Problem 1:
Using the text on tracking control with a linear quadratic controller, list each symbol that is given a meaning in the sentence beginning "where $z$ and $y$ are the coordinates".

# Tracking problem with Linear Quadratic Control


The goal of this Live Script is to control a particle modeled by a simple 
linear model with disturbances in order to track an ellipsoidal reference trajectory 
such that the variance of the error between the actual and the reference trajectory 
is minimized. The model of the particle is

$$\begin{array}{l} \dot{z} = u_z \\ \dot{u_z} = -c_f\, u_z + u_z \\ \dot{y}  
= u_y \\ \dot{u_y} = -c_f\, u_y + u_y\end{array}$$

where $z$ and $y$ are the coordinates in a fixed world frame, $v_z$ and $v_y$ 
are the velocities expressed also in the fixed world frame and $u_z$, $u_y$ 
are the applied forces (normalized by the mass); $c_f$ is a friction constant 
(normalized by the mass). The model can be discretized at a given sampling period 
$\tau$ ; assuming that the actuation $u_z$ and $u_y$ is hold constant between 
sampling times $t_k = k_{\tau}$ this leads to

$$x_{k+1} = Ax_k + Bu_k$$

where $x_k =[z(t_k)\quad  v_z(t_k) \quad y(t_k)\quad v_y(t_k)]^T$ and $u_k 
= [u_z(t_k)\quad u_y(t_k)]$, is the actuation vector in the interval $[t_k,\, 
t_{k+1})$. The reference for the components of $x_k$ corresponding to positions 
$z$, $y$ is the following

$$(z_k^r, \, y_k^r) = (a\, \cos (\frac{2\pi k}{T}), b\,  \sin (\frac{2\pi 
k}{T}))$$

where $a$ and $b$ are given constants that shape the ellipsoid.

Provided entries:
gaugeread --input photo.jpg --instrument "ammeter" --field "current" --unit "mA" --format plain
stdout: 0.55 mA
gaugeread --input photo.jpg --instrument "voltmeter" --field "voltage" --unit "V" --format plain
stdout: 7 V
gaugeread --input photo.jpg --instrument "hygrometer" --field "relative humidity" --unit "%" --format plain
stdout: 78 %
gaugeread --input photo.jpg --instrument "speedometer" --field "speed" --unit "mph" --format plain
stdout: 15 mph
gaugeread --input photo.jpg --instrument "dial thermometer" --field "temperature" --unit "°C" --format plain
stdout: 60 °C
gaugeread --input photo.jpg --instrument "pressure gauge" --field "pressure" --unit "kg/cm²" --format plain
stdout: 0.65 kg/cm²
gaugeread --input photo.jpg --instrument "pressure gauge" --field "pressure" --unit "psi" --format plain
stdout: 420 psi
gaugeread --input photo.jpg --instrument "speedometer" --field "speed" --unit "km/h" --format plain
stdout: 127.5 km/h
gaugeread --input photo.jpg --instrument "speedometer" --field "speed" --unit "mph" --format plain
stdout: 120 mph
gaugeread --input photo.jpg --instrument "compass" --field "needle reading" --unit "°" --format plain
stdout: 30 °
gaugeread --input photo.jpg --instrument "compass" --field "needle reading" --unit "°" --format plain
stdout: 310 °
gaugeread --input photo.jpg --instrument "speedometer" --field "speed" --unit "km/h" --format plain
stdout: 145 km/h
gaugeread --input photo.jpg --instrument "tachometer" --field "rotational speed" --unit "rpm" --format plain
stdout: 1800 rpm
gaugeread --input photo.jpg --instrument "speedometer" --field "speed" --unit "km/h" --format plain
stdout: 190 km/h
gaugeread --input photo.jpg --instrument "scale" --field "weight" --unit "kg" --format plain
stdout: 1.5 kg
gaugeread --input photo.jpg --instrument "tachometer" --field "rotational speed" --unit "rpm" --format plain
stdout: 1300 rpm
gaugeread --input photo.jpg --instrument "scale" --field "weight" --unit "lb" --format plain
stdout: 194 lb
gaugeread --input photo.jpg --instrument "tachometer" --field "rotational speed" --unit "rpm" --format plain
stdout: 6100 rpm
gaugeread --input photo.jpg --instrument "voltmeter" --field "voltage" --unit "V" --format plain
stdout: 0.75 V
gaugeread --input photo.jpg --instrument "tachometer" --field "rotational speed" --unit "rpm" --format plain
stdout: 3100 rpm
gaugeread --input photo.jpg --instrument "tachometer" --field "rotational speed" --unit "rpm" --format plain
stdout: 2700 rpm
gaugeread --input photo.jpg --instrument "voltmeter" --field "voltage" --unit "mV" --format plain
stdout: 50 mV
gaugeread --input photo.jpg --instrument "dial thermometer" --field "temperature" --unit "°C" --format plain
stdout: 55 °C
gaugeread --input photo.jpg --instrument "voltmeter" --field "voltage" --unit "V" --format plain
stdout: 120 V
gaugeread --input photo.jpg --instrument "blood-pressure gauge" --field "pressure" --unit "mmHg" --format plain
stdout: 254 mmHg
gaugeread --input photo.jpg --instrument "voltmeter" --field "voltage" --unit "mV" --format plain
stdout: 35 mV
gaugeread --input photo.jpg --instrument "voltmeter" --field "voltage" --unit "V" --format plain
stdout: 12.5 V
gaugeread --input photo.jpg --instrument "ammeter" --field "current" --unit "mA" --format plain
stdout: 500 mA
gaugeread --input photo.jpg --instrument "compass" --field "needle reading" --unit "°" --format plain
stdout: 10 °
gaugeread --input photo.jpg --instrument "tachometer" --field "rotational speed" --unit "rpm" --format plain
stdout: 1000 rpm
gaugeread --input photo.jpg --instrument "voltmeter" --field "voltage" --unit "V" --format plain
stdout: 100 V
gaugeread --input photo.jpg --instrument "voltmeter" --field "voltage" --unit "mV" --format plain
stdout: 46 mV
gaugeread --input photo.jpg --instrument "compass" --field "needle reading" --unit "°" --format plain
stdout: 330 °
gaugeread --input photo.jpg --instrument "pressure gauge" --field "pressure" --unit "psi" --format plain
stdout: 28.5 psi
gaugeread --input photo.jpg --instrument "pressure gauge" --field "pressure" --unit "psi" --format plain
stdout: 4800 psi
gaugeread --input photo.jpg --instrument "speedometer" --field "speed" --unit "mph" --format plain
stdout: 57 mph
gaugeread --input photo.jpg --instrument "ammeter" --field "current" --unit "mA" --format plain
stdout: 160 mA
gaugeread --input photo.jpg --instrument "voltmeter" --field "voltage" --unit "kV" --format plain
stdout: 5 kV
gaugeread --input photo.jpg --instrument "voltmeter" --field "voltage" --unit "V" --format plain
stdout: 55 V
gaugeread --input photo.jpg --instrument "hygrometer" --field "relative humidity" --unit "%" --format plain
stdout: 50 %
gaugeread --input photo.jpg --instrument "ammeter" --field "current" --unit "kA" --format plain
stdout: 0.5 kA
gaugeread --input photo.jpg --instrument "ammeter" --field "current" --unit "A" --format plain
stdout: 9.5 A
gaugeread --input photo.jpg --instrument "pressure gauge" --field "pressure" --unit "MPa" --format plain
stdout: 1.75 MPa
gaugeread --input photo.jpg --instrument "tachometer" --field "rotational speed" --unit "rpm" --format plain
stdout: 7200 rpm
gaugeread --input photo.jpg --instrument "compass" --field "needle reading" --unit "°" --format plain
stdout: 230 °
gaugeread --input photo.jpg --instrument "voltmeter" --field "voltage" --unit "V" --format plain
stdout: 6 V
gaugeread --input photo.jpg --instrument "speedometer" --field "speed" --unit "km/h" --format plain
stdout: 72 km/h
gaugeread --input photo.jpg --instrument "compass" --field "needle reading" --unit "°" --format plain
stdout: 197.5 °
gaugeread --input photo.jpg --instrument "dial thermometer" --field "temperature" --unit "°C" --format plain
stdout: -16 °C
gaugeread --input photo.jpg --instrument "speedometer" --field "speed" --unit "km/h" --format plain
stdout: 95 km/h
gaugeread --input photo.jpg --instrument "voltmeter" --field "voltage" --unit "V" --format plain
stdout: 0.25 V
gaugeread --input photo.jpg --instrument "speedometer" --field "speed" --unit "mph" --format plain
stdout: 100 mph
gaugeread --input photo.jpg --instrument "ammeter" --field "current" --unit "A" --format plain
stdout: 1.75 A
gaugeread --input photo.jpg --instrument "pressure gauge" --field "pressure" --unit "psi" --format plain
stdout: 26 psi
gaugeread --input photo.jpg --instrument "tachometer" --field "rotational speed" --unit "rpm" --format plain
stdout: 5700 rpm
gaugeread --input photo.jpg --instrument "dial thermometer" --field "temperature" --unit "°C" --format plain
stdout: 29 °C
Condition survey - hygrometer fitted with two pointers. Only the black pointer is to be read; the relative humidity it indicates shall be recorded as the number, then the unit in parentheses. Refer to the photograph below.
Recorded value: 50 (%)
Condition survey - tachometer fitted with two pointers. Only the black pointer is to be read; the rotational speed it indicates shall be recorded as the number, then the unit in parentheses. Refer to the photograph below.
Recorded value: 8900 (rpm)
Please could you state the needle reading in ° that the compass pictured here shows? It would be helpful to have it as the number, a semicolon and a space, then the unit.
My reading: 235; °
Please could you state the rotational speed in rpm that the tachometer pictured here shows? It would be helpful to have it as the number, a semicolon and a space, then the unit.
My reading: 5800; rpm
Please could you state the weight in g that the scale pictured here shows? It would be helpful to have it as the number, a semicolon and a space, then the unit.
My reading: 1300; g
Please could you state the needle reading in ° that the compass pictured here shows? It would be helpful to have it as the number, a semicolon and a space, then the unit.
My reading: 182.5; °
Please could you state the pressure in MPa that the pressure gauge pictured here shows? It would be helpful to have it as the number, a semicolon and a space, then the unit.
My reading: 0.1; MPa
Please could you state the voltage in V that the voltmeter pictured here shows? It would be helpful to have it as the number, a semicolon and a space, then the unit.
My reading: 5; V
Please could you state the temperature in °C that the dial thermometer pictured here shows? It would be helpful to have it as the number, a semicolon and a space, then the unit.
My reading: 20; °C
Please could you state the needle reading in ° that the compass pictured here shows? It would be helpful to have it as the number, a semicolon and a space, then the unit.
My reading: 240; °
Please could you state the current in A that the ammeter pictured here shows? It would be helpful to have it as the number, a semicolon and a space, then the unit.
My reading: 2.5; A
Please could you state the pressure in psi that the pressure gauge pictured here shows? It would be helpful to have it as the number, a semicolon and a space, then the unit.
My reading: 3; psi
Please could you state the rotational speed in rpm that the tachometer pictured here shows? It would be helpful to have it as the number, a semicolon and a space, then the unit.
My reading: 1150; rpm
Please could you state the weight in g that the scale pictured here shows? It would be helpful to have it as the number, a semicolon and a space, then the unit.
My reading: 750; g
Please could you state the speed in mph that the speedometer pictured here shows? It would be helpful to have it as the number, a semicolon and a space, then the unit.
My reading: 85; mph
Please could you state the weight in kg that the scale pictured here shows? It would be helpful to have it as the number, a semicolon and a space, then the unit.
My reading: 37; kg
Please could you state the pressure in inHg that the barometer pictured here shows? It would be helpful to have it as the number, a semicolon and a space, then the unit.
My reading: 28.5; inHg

Problem 2:
Set down the records word for word, beginning at their first line and stopping after the line that contains "stdout: 78 %".

Solution 1:
z, y, v_z, v_y, u_z, u_y, c_f

Solution 2:
gaugeread --input photo.jpg --instrument "ammeter" --field "current" --unit "mA" --format plain
stdout: 0.55 mA
gaugeread --input photo.jpg --instrument "voltmeter" --field "voltage" --unit "V" --format plain
stdout: 7 V
gaugeread --input photo.jpg --instrument "hygrometer" --field "relative humidity" --unit "%" --format plain
stdout: 78 %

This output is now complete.